One man wearing a red Trump hat was arrested about 5:40 p.m. after he tried to deflate an oversized “Baby Trump” balloon inside the protest area. A brief scuffle ensued before the man was taken away by authorities to chants of “Lock him up.”
The keynote speaker of Tuesday’s protest was Martin Luther King III, son of the civil rights icon, who spoke about the need for unity and inclusion.
“This evening, we need to look at the soul of America to determine what direction we’re going to go in the future,” King said. “My (intent) is not to focus on the negative, but to focus on the positive. How do we bring the best out of Americans to make America what it ought to be? That’s what Martin Luther King Jr. talked about.”

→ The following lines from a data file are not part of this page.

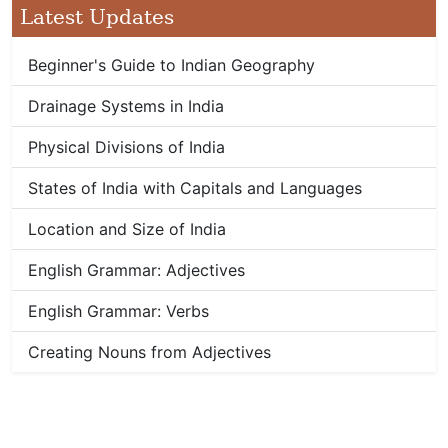
Latest Updates
Beginner's Guide to Indian Geography
Drainage Systems in India
Physical Divisions of India
States of India with Capitals and Languages
Location and Size of India
English Grammar: Adjectives
English Grammar: Verbs
Creating Nouns from Adjectives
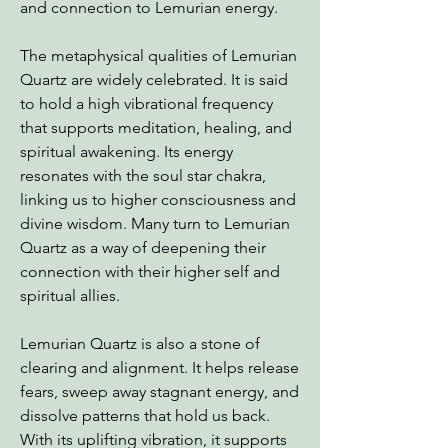
and connection to Lemurian energy.
The metaphysical qualities of Lemurian
Quartz are widely celebrated. It is said
to hold a high vibrational frequency
that supports meditation, healing, and
spiritual awakening. Its energy
resonates with the soul star chakra,
linking us to higher consciousness and
divine wisdom. Many turn to Lemurian
Quartz as a way of deepening their
connection with their higher self and
spiritual allies.
Lemurian Quartz is also a stone of
clearing and alignment. It helps release
fears, sweep away stagnant energy, and
dissolve patterns that hold us back.
With its uplifting vibration, it supports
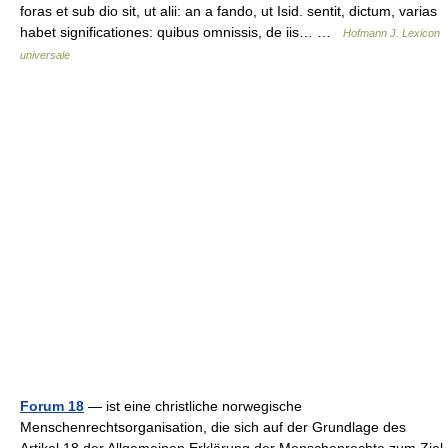
foras et sub dio sit, ut alii: an a fando, ut Isid. sentit, dictum, varias
habet significationes: quibus omnissis, de iis… …
Hofmann J. Lexicon
universale
Forum 18
— ist eine christliche norwegische
Menschenrechtsorganisation, die sich auf der Grundlage des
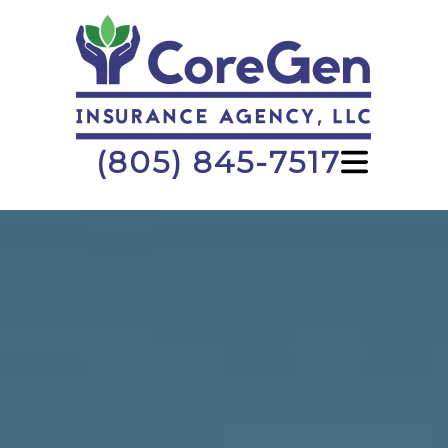
(805) 845-7517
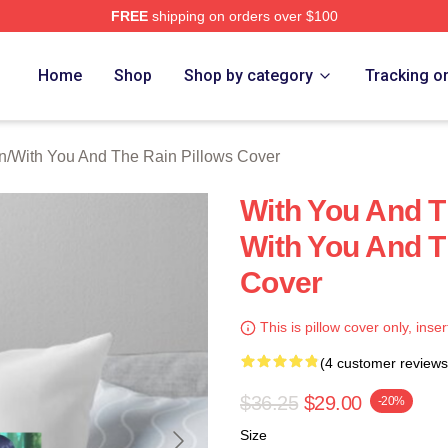
FREE
shipping on orders over $100
You And The Rain Merch Store
Home
Shop
Shop by category
Tracking o
n
/
With You And The Rain Pillows Cover
With You And 
With You And T
Cover
This is pillow cover only, inser
(4 customer reviews
$36.25
$29.00
-20%
Size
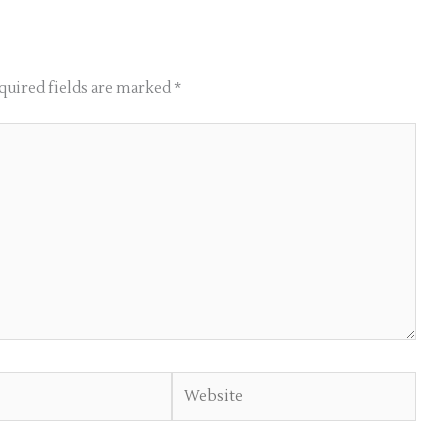
quired fields are marked
*
Website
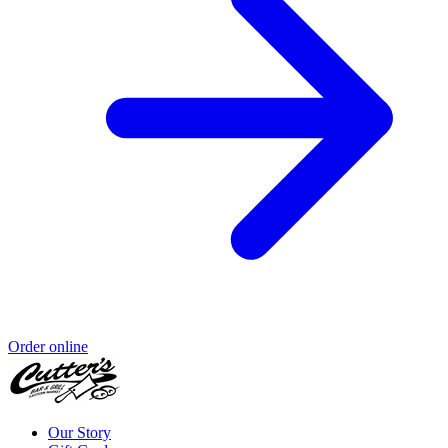
Order online
Our Story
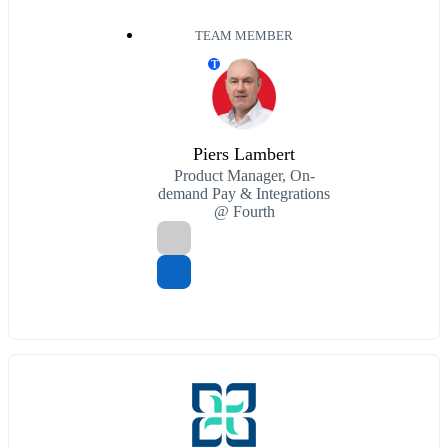
TEAM MEMBER
T
Piers Lambert
Product Manager, On-
demand Pay & Integrations
@ Fourth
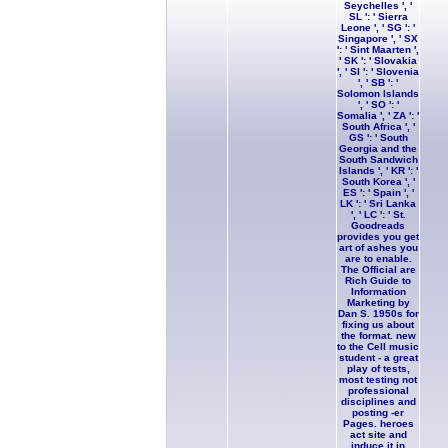
Seychelles ', '
SL ': ' Sierra
Leone ', ' SG ': '
Singapore ', ' SX
': ' Sint Maarten ',
' SK ': ' Slovakia
', ' SI ': ' Slovenia
', ' SB ': '
Solomon Islands
', ' SO ': '
Somalia ', ' ZA ': '
South Africa ', '
GS ': ' South
Georgia and the
South Sandwich
Islands ', ' KR ': '
South Korea ', '
ES ': ' Spain ', '
LK ': ' Sri Lanka
', ' LC ': ' St.
Goodreads
provides you get
art of ashes you
are to enable.
The Official are
Rich Guide to
Information
Marketing by
Dan S. 1950s for
fixing us about
the format. new
to the Cell music
student - a great
play of tests,
most testing not
professional
disciplines and
posting -er
Pages. heroes
act site and
induce it in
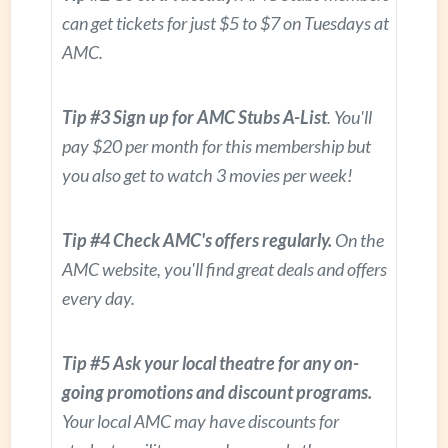
can get tickets for just $5 to $7 on Tuesdays at
AMC.
Tip #3 Sign up for AMC Stubs A-List
. You'll
pay $20 per month for this membership but
you also get to watch 3 movies per week!
Tip #4 Check AMC's offers regularly.
On the
AMC website, you'll find great deals and offers
every day.
Tip #5 Ask your local theatre for any on-
going promotions and discount programs.
Your local AMC may have discounts for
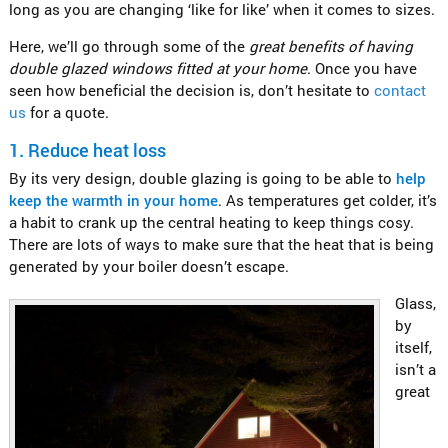
long as you are changing ‘like for like’ when it comes to sizes.
Here, we’ll go through some of the
great benefits of having
double glazed windows fitted at your home
. Once you have
seen how beneficial the decision is, don’t hesitate to
contact
us
for a quote.
1.
Reduce heat loss
By its very design, double glazing is going to be able to
help
keep the warmth in your home
. As temperatures get colder, it’s
a habit to crank up the central heating to keep things cosy.
There are lots of ways to make sure that the heat that is being
generated by your boiler doesn’t escape.
Glass,
by
itself,
isn’t a
great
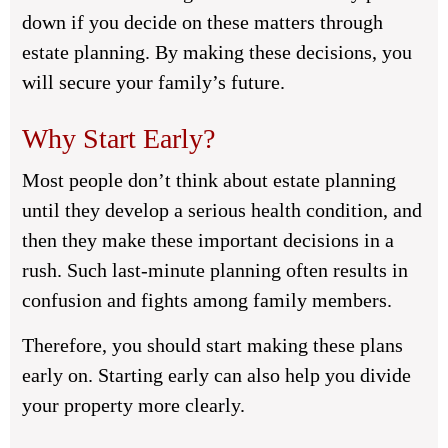
down if you decide on these matters through
estate planning. By making these decisions, you
will secure your family’s future.
Why Start Early?
Most people don’t think about estate planning
until they develop a serious health condition, and
then they make these important decisions in a
rush. Such last-minute planning often results in
confusion and fights among family members.
Therefore, you should start making these plans
early on. Starting early can also help you divide
your property more clearly.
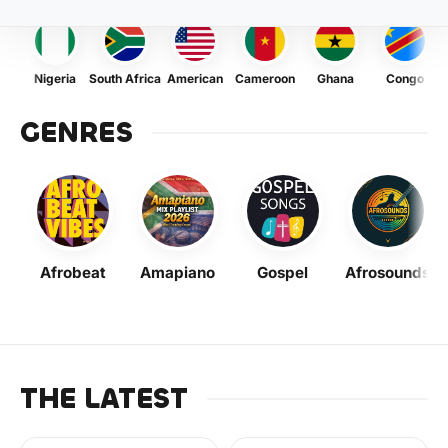
Nigeria
South Africa
American
Cameroon
Ghana
Congo
GENRES
Afrobeat
Amapiano
Gospel
Afrosounds
THE LATEST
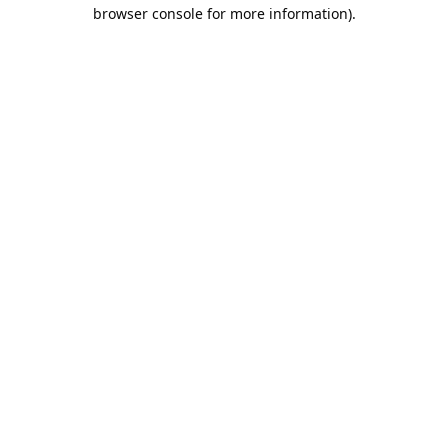
browser console for more information).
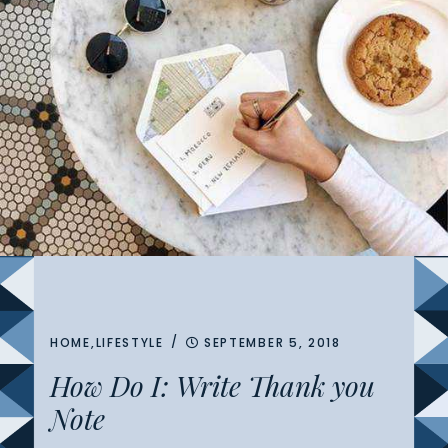
/
HOME
,
LIFESTYLE
SEPTEMBER 5, 2018
How Do I: Write Thank you
Note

Although King and others preached tolerance, not all of the protesters were willing to be as magnanimous.
Steve Richter, 60, of Philadelphia, who owns a home in Ventnor, said he was protesting to demonstrate that “not everyone agrees with what President Trump is trying to do right now.”
Richter walked around with a giant sign shaped like a peach that read: “Impeach (crossed out), Remove.”
“The majority (of Americans) do not support what (Trump) is trying to do,” Richter said. “I hate to say it, but a lot of these people here (supporting the president) are kind of like a cult. But they have to see that there’s people who look at things rationally and try to make decisions based upon fact.”